If nothing significant changes in our approach to climate change, that will be just the beginning: Carbon dioxide levels will reach 600 ppm by 2100, or soar above 1,000 ppm, under less optimistic scenarios. That could result in 4 degrees C of warming relative to the preindustrial average temperature.
A period 55 million years ago called the Paleocene-Eocene Thermal Maximum, or PETM, offers a view on a world with carbon dioxide levels that high. It was the hottest period in the history of our Earth; the planet we know, with its familiar continents and ecosystems dominated not by dinosaurs but by mammals. Leading up to the PETM, temperatures rose between 5 and 8 degrees C to an average of up to 34° C. Unlike us, the creatures that endured this hot period were already accustomed to an iceless planet. The PETM didn’t see a mass extinction, but it did reshuffle ecosystems. Local extinctions were common, even if a species could hold on elsewhere. And some species did disappear entirely.
If we’d been around in the PETM, we’d have had to migrate to the poles to survive. But cities can’t exactly get up and move. That’s a problem, because the world in 2100 will not be the world we know today. By the end of the century, billions of people will routinely endure heat and humidity extremes beyond the limits of human survival, even if we limit warming to 2 degrees C. We’ve already delayed the next glacial period, if not canceled it. And by 2500, 40 percent of all land area will have become unsuitable for its current biome, scientists predict.
This will be the end of the world as we know it, but not the end of the world. Even if we do create a climate catastrophe on the scale of the Permian mass extinction, Earth’s history shows that the planet will recover. The carbon thermostat will correct our error — just not nearly fast enough for it to matter for our species. Perhaps we’ll push Earth into a new greenhouse regime, like the jungle world of the dinosaurs. That would be anathema to our species, but it’s nothing Earth hasn’t seen before. Life will go on, with or without us. At least, for a while.

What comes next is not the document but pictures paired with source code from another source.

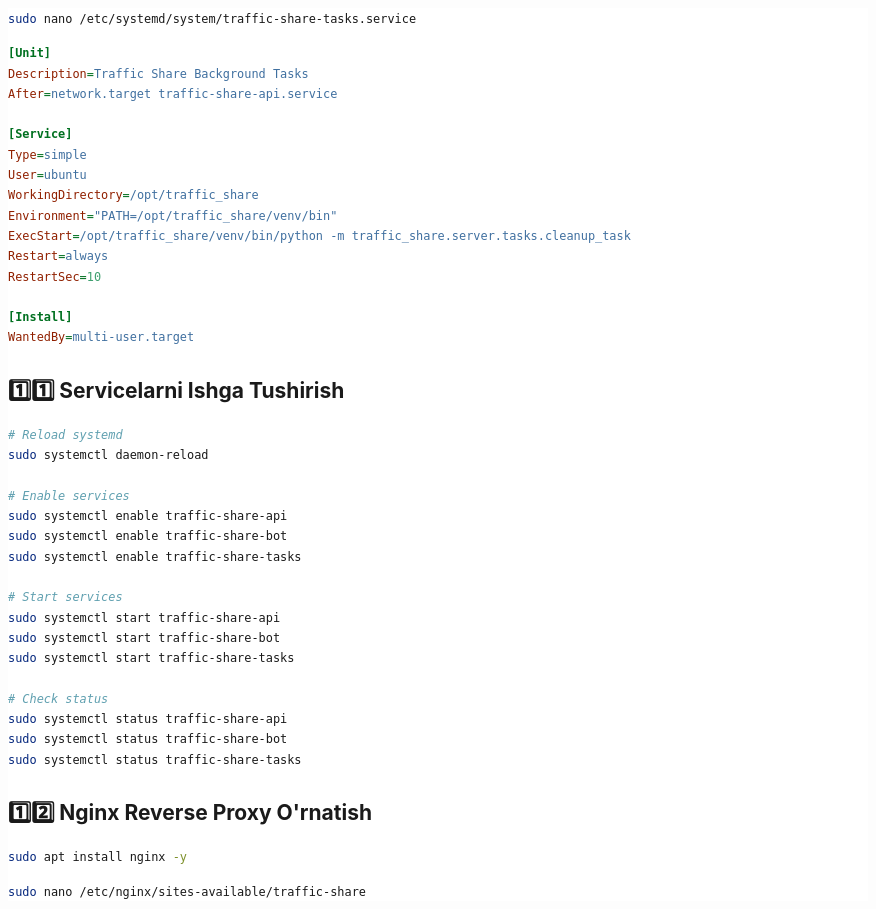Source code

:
 ```bash
sudo nano /etc/systemd/system/traffic-share-tasks.service
```

```ini
[Unit]
Description=Traffic Share Background Tasks
After=network.target traffic-share-api.service

[Service]
Type=simple
User=ubuntu
WorkingDirectory=/opt/traffic_share
Environment="PATH=/opt/traffic_share/venv/bin"
ExecStart=/opt/traffic_share/venv/bin/python -m traffic_share.server.tasks.cleanup_task
Restart=always
RestartSec=10

[Install]
WantedBy=multi-user.target
```

## 1️⃣1️⃣ Servicelarni Ishga Tushirish

```bash
# Reload systemd
sudo systemctl daemon-reload

# Enable services
sudo systemctl enable traffic-share-api
sudo systemctl enable traffic-share-bot
sudo systemctl enable traffic-share-tasks

# Start services
sudo systemctl start traffic-share-api
sudo systemctl start traffic-share-bot
sudo systemctl start traffic-share-tasks

# Check status
sudo systemctl status traffic-share-api
sudo systemctl status traffic-share-bot
sudo systemctl status traffic-share-tasks
```

## 1️⃣2️⃣ Nginx Reverse Proxy O'rnatish

```bash
sudo apt install nginx -y
```

```bash
sudo nano /etc/nginx/sites-available/traffic-share
```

Temperatures today aren’t too different from what they were all the way back in the Archean. Because chemical weathering speeds up when it’s hot, Earth’s natural thermostat has trapped more and more carbon dioxide in rock as the sun warms — and it’ll keep doing that as the sun continues to heat up. Eventually, that’ll be a problem for plants; if carbon dioxide gets too low, they can’t photosynthesize.
About 500 million years from now, atmospheric carbon dioxide will dip below 100 ppm, scientists predict — low enough to kill 95 percent of plants alive today. About 1 billion years from now, carbon dioxide will sink even lower, and the sun will be about 10 percent brighter than today. At that point, any remaining plants will disappear. With photosynthesis shut down, oxygen will rapidly disappear from the atmosphere.

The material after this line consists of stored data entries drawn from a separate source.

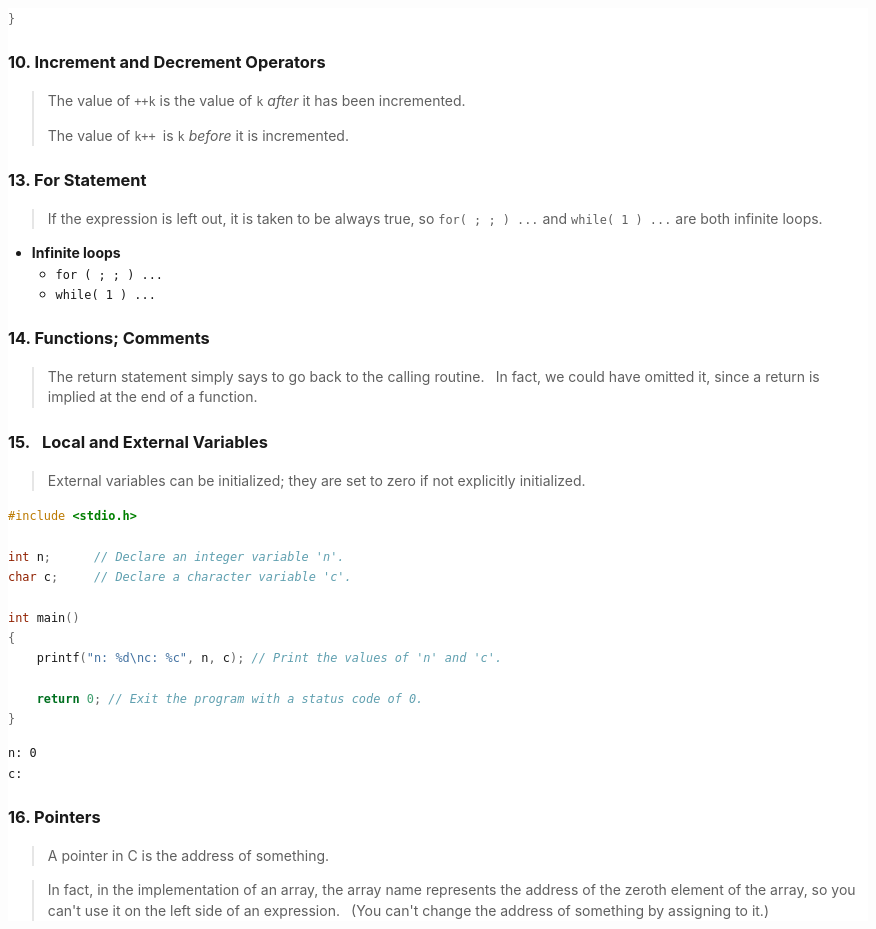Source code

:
 ``` c title="case_conversion.c"
}

```

### 10.  Increment and Decrement Operators

>   The value of `++k` is the value of `k` *after* it has been incremented. 
>
>   The value of `k++ `is `k` *before* it is incremented.

### 13. For Statement

>   If the expression is left out, it is taken to be always true, so `for( ; ; ) ...` and `while( 1 ) ...` are both infinite loops.

-   **Infinite loops**
    -   `for ( ; ; ) ...`
    -   `while( 1 ) ... `

### 14. Functions; Comments

>   The return statement simply says to go back to the calling routine. ` `In fact, we could have omitted it, since a return is implied at the end of a function.

### 15. ` `Local and External Variables

>   External variables can be initialized; they are set to zero if not explicitly initialized.

``` c title="external_variable_print.c"
#include <stdio.h>

int n;      // Declare an integer variable 'n'.
char c;     // Declare a character variable 'c'.

int main()
{
    printf("n: %d\nc: %c", n, c); // Print the values of 'n' and 'c'.

    return 0; // Exit the program with a status code of 0.
}

```

``` title="output"
n: 0
c:
```

### 16. Pointers

>   A pointer in C is the address of something.

>   In fact, in the implementation of an array, the array name represents the address of the zeroth element of the array, so you can't use it on the left side of an expression. ` `(You can't change the address of something by assigning to it.)
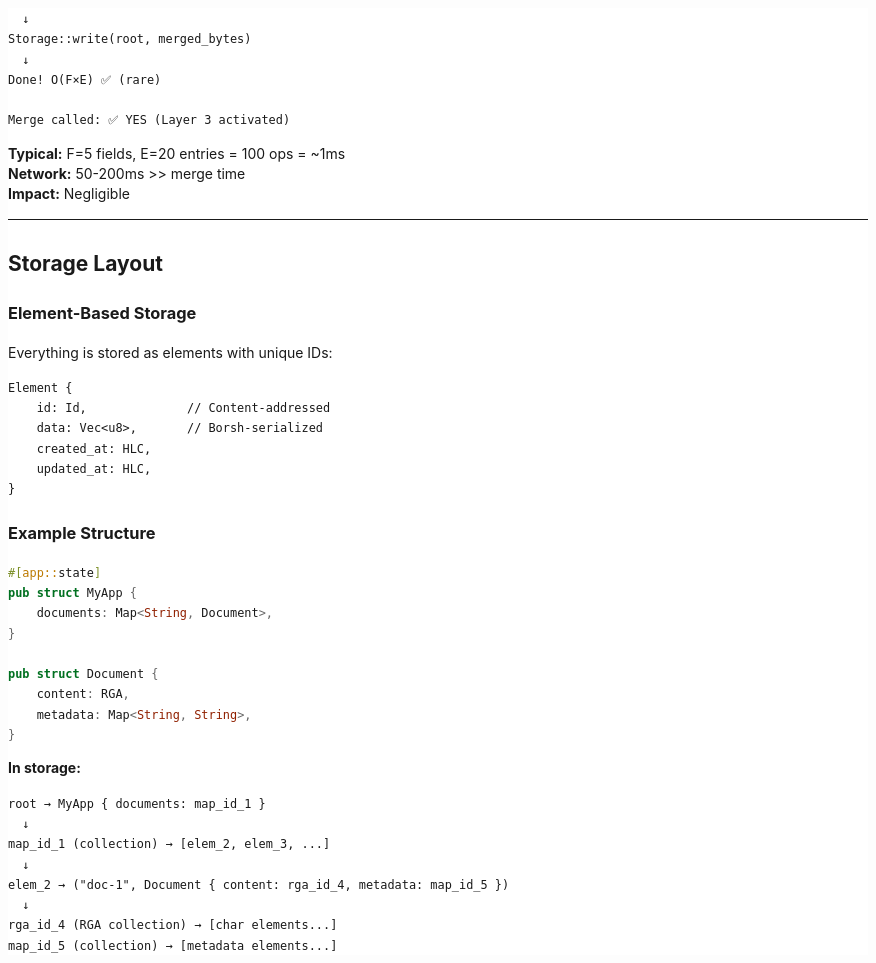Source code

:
 ```
  ↓
Storage::write(root, merged_bytes)
  ↓
Done! O(F×E) ✅ (rare)

Merge called: ✅ YES (Layer 3 activated)
```

**Typical:** F=5 fields, E=20 entries = 100 ops = ~1ms  
**Network:** 50-200ms >> merge time  
**Impact:** Negligible  

---

## Storage Layout

### Element-Based Storage

Everything is stored as elements with unique IDs:

```
Element {
    id: Id,              // Content-addressed
    data: Vec<u8>,       // Borsh-serialized
    created_at: HLC,
    updated_at: HLC,
}
```

### Example Structure

```rust
#[app::state]
pub struct MyApp {
    documents: Map<String, Document>,
}

pub struct Document {
    content: RGA,
    metadata: Map<String, String>,
}
```

**In storage:**

```
root → MyApp { documents: map_id_1 }
  ↓
map_id_1 (collection) → [elem_2, elem_3, ...]
  ↓
elem_2 → ("doc-1", Document { content: rga_id_4, metadata: map_id_5 })
  ↓
rga_id_4 (RGA collection) → [char elements...]
map_id_5 (collection) → [metadata elements...]
```
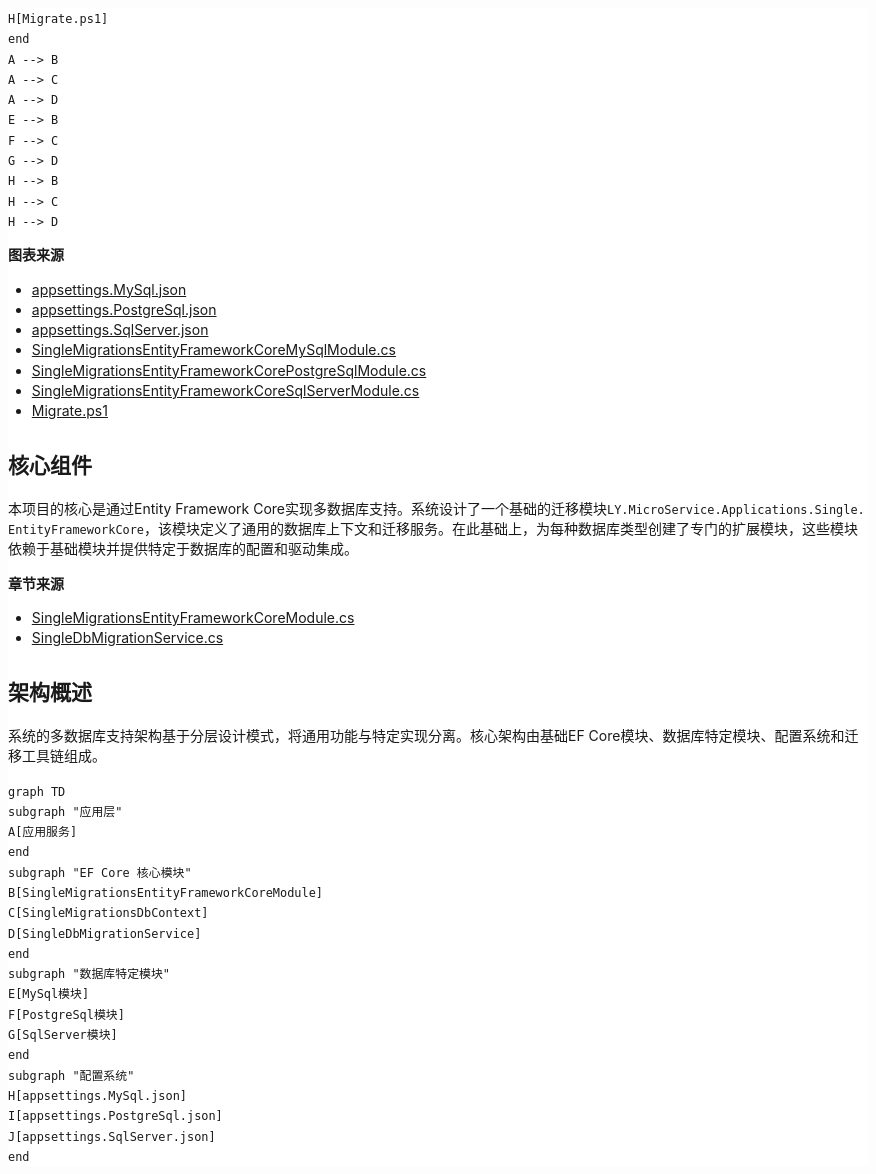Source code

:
 ```mermaid
H[Migrate.ps1]
end
A --> B
A --> C
A --> D
E --> B
F --> C
G --> D
H --> B
H --> C
H --> D
```

**图表来源**
- [appsettings.MySql.json](file://aspnet-core/migrations/LY.MicroService.Applications.Single.DbMigrator/appsettings.MySql.json)
- [appsettings.PostgreSql.json](file://aspnet-core/migrations/LY.MicroService.Applications.Single.DbMigrator/appsettings.PostgreSql.json)
- [appsettings.SqlServer.json](file://aspnet-core/migrations/LY.MicroService.Applications.Single.DbMigrator/appsettings.SqlServer.json)
- [SingleMigrationsEntityFrameworkCoreMySqlModule.cs](file://aspnet-core/migrations/LY.MicroService.Applications.Single.EntityFrameworkCore.MySql/SingleMigrationsEntityFrameworkCoreMySqlModule.cs)
- [SingleMigrationsEntityFrameworkCorePostgreSqlModule.cs](file://aspnet-core/migrations/LY.MicroService.Applications.Single.EntityFrameworkCore.PostgreSql/SingleMigrationsEntityFrameworkCorePostgreSqlModule.cs)
- [SingleMigrationsEntityFrameworkCoreSqlServerModule.cs](file://aspnet-core/migrations/LY.MicroService.Applications.Single.EntityFrameworkCore.SqlServer/SingleMigrationsEntityFrameworkCoreSqlServerModule.cs)
- [Migrate.ps1](file://aspnet-core/migrations/Migrate.ps1)

## 核心组件
本项目的核心是通过Entity Framework Core实现多数据库支持。系统设计了一个基础的迁移模块`LY.MicroService.Applications.Single.EntityFrameworkCore`，该模块定义了通用的数据库上下文和迁移服务。在此基础上，为每种数据库类型创建了专门的扩展模块，这些模块依赖于基础模块并提供特定于数据库的配置和驱动集成。

**章节来源**
- [SingleMigrationsEntityFrameworkCoreModule.cs](file://aspnet-core/migrations/LY.MicroService.Applications.Single.EntityFrameworkCore/SingleMigrationsEntityFrameworkCoreModule.cs)
- [SingleDbMigrationService.cs](file://aspnet-core/migrations/LY.MicroService.Applications.Single.EntityFrameworkCore/SingleDbMigrationService.cs)

## 架构概述
系统的多数据库支持架构基于分层设计模式，将通用功能与特定实现分离。核心架构由基础EF Core模块、数据库特定模块、配置系统和迁移工具链组成。

```mermaid
graph TD
subgraph "应用层"
A[应用服务]
end
subgraph "EF Core 核心模块"
B[SingleMigrationsEntityFrameworkCoreModule]
C[SingleMigrationsDbContext]
D[SingleDbMigrationService]
end
subgraph "数据库特定模块"
E[MySql模块]
F[PostgreSql模块]
G[SqlServer模块]
end
subgraph "配置系统"
H[appsettings.MySql.json]
I[appsettings.PostgreSql.json]
J[appsettings.SqlServer.json]
end
```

Eventually, the thermostat will break altogether, Hoffman says. “There will come to be a time when we will lose that CO₂ lever.” Like a beachgoer on a hot day who’s run out of clothes to take off, Earth will run out of carbon dioxide to strip away. But the sun will keep getting hotter.
Temperatures will soar higher than ever since the Hadean, and Earth will spend about 3 billion years as a hellscape before the sun starts dying and takes our planet with it.
That’s just about as long as Earth has been habitable up until now — and far longer than it will support life complex enough to consciously engineer a climate crisis.